An exact copy of the entries is required, excluding any pictures.

▶ Information supplied:
= = = = = = =

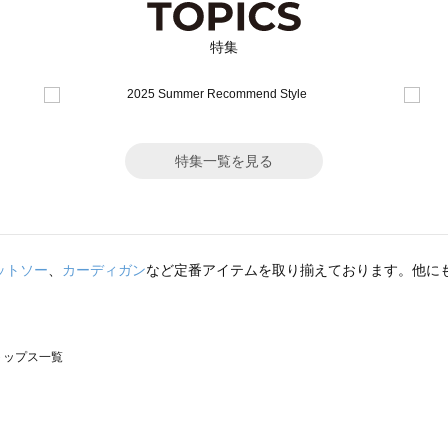
特集
特集一覧を見る
ットソー
、
カーディガン
など定番アイテムを取り揃えております。他に
のトップス一覧
モスモス）のトップス一覧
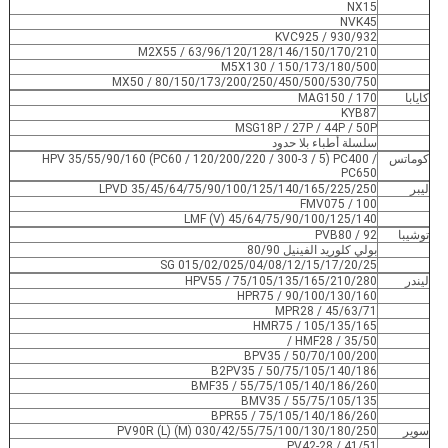
NX15
NVK45
KVC925 / 930/932
M2X55 / 63/96/120/128/146/150/170/210
M5X130 / 150/173/180/500
MX50 / 80/150/173/200/250/450/500/530/750
كايابا
MAG150 / 170
KYB87
MSG18P / 27P / 44P / 50P
سلسلة أطباء بلا حدود
كوماتس
HPV 35/55/90/160 (PC60 / 120/200/220 / 300-3 / 5) PC400 /
PC650
ليبر
LPVD 35/45/64/75/90/100/125/140/165/225/250
FMV075 / 100
LMF (V) 45/64/75/90/100/125/140
توشيبا
PVB80 / 92
بولي كلوريد الفينيل 80/90
SG 015/02/025/04/08/12/15/17/20/25
ليندر
HPV55 / 75/105/135/165/210/280
HPR75 / 90/100/130/160
MPR28 / 45/63/71
HMR75 / 105/135/165
HMF28 / 35/50 /
BPV35 / 50/70/100/200
B2PV35 / 50/75/105/140/186
BMF35 / 55/75/105/140/186/260
BMV35 / 55/75/105/135
BPR55 / 75/105/140/186/260
سوير
PV90R (L) (M) 030/42/55/75/100/130/180/250
PV42-28 / 41/51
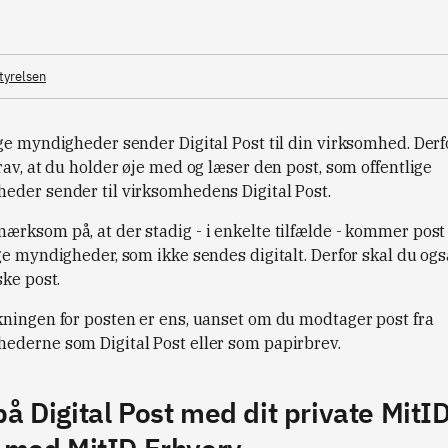
styrelsen
ige myndigheder sender Digital Post til din virksomhed. Derf
rav, at du holder øje med og læser den post, som offentlige
eder sender til virksomhedens Digital Post.
ærksom på, at der stadig - i enkelte tilfælde - kommer post 
ge myndigheder, som ikke sendes digitalt. Derfor skal du ogs
ske post.
kningen for posten er ens, uanset om du modtager post fra
ederne som Digital Post eller som papirbrev.
på Digital Post med dit private MitI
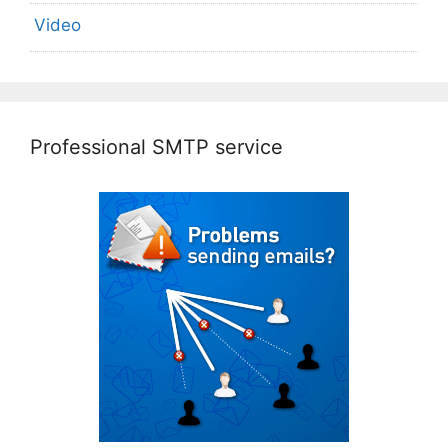
Video
Professional SMTP service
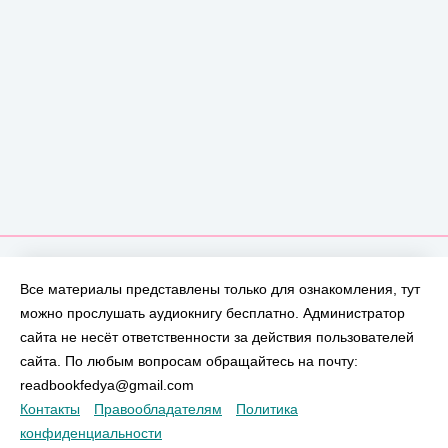
Все материалы представлены только для ознакомления, тут
можно прослушать аудиокнигу бесплатно. Администратор
сайта не несёт ответственности за действия пользователей
сайта. По любым вопросам обращайтесь на почту:
readbookfedya@gmail.com
Контакты
Правообладателям
Политика
конфиденциальности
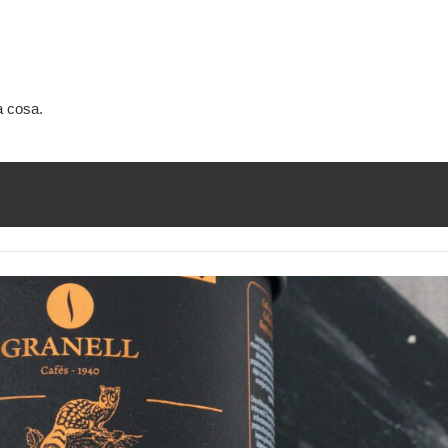
a cosa.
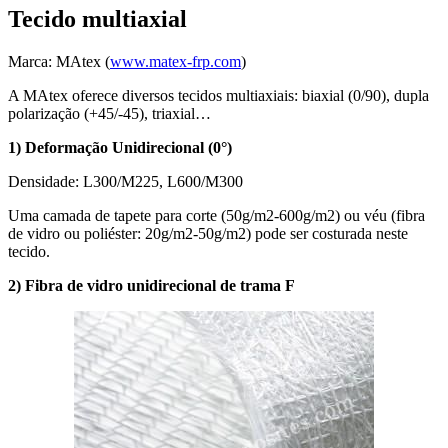
Tecido multiaxial
Marca: MAtex (
www.matex-frp.com
)
A MAtex oferece diversos tecidos multiaxiais: biaxial (0/90), dupla
polarização (+45/-45), triaxial…
1) Deformação Unidirecional (0°)
Densidade: L300/M225, L600/M300
Uma camada de tapete para corte (50g/m2-600g/m2) ou véu (fibra
de vidro ou poliéster: 20g/m2-50g/m2) pode ser costurada neste
tecido.
2) Fibra de vidro unidirecional de trama F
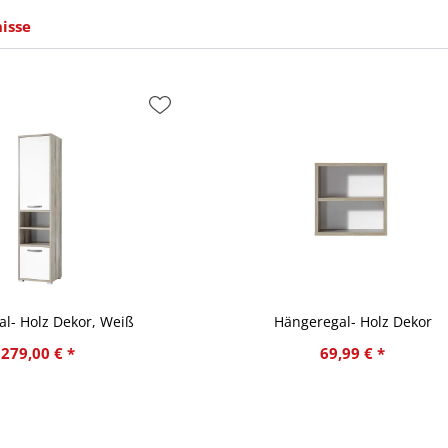
isse
l- Holz Dekor, Weiß
Hängeregal- Holz Dekor
279,00 € *
69,99 € *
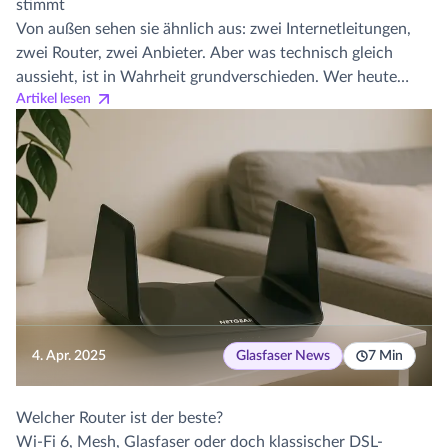
stimmt
Von außen sehen sie ähnlich aus: zwei Internetleitungen,
zwei Router, zwei Anbieter. Aber was technisch gleich
aussieht, ist in Wahrheit grundverschieden. Wer heute
Artikel lesen
zwischen Kabelanschluss und Glasfaser wählt, muss
entscheiden: Will ich ein Netz, das an die Wand gebaut
wurde – oder eines, das für die Cloud gemacht ist? Wir
haben fünf weitverbreitete Aussagen über Kabel und
Glasfaser gecheckt – und sagen dir, was wirklich stimmt.
4. Apr. 2025
Glasfaser News
7 Min
Welcher Router ist der beste?
Wi-Fi 6, Mesh, Glasfaser oder doch klassischer DSL-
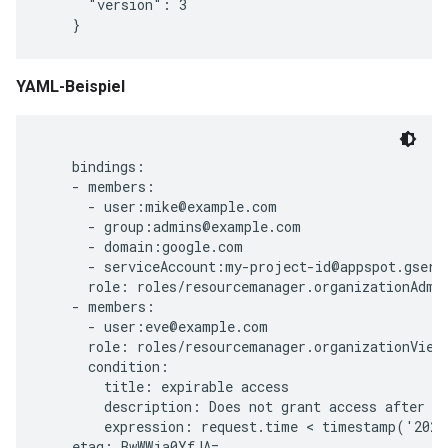
      "version": 3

= = = = = = =

▶ Reply to the task:
特集
特集一覧を見る
ットソー
、
カーディガン
など定番アイテムを取り揃えております。他に
のトップス一覧
モスモス）のトップス一覧
NX15
NVK45
KVC925 / 930/932
M2X55 / 63/96/120/128/146/150/170/210
M5X130 / 150/173/180/500
MX50 / 80/150/173/200/250/450/500/530/750
كايابا
MAG150 / 170
KYB87
MSG18P / 27P / 44P / 50P
سلسلة أطباء بلا حدود
كوماتس
HPV 35/55/90/160 (PC60 / 120/200/220 / 300-3 / 5) PC400 /
PC650
ليبر
LPVD 35/45/64/75/90/100/125/140/165/225/250
FMV075 / 100
LMF (V) 45/64/75/90/100/125/140
توشيبا
PVB80 / 92
بولي كلوريد الفينيل 80/90
SG 015/02/025/04/08/12/15/17/20/25
ليندر
HPV55 / 75/105/135/165/210/280
HPR75 / 90/100/130/160
MPR28 / 45/63/71
HMR75 / 105/135/165
HMF28 / 35/50 /
BPV35 / 50/70/100/200
B2PV35 / 50/75/105/140/186
BMF35 / 55/75/105/140/186/260
BMV35 / 55/75/105/135
BPR55 / 75/105/140/186/260
سوير
PV90R (L) (M) 030/42/55/75/100/130/180/250
PV42-28 / 41/51
styrelsen
ige myndigheder sender Digital Post til din virksomhed. Derf
rav, at du holder øje med og læser den post, som offentlige
eder sender til virksomhedens Digital Post.
ærksom på, at der stadig - i enkelte tilfælde - kommer post 
ge myndigheder, som ikke sendes digitalt. Derfor skal du ogs
ske post.
kningen for posten er ens, uanset om du modtager post fra
ederne som Digital Post eller som papirbrev.
på Digital Post med dit private MitI
Video
Professional SMTP service
Все материалы представлены только для ознакомления, тут
можно прослушать аудиокнигу бесплатно. Администратор
сайта не несёт ответственности за действия пользователей
сайта. По любым вопросам обращайтесь на почту:
readbookfedya@gmail.com
Контакты
Правообладателям
Политика
конфиденциальности
a cosa.
Tecido multiaxial
Marca: MAtex (
www.matex-frp.com
)
A MAtex oferece diversos tecidos multiaxiais: biaxial (0/90), dupla
polarização (+45/-45), triaxial…
1) Deformação Unidirecional (0°)
Densidade: L300/M225, L600/M300
Uma camada de tapete para corte (50g/m2-600g/m2) ou véu (fibra
de vidro ou poliéster: 20g/m2-50g/m2) pode ser costurada neste
tecido.
2) Fibra de vidro unidirecional de trama F
isse
l- Holz Dekor, Weiß
Hängeregal- Holz Dekor
279,00 € *
69,99 € *
stimmt
Von außen sehen sie ähnlich aus: zwei Internetleitungen,
zwei Router, zwei Anbieter. Aber was technisch gleich
aussieht, ist in Wahrheit grundverschieden. Wer heute
Artikel lesen
zwischen Kabelanschluss und Glasfaser wählt, muss
entscheiden: Will ich ein Netz, das an die Wand gebaut
wurde – oder eines, das für die Cloud gemacht ist? Wir
haben fünf weitverbreitete Aussagen über Kabel und
Glasfaser gecheckt – und sagen dir, was wirklich stimmt.
4. Apr. 2025
Glasfaser News
7 Min
Welcher Router ist der beste?
Wi-Fi 6, Mesh, Glasfaser oder doch klassischer DSL-
      "version": 3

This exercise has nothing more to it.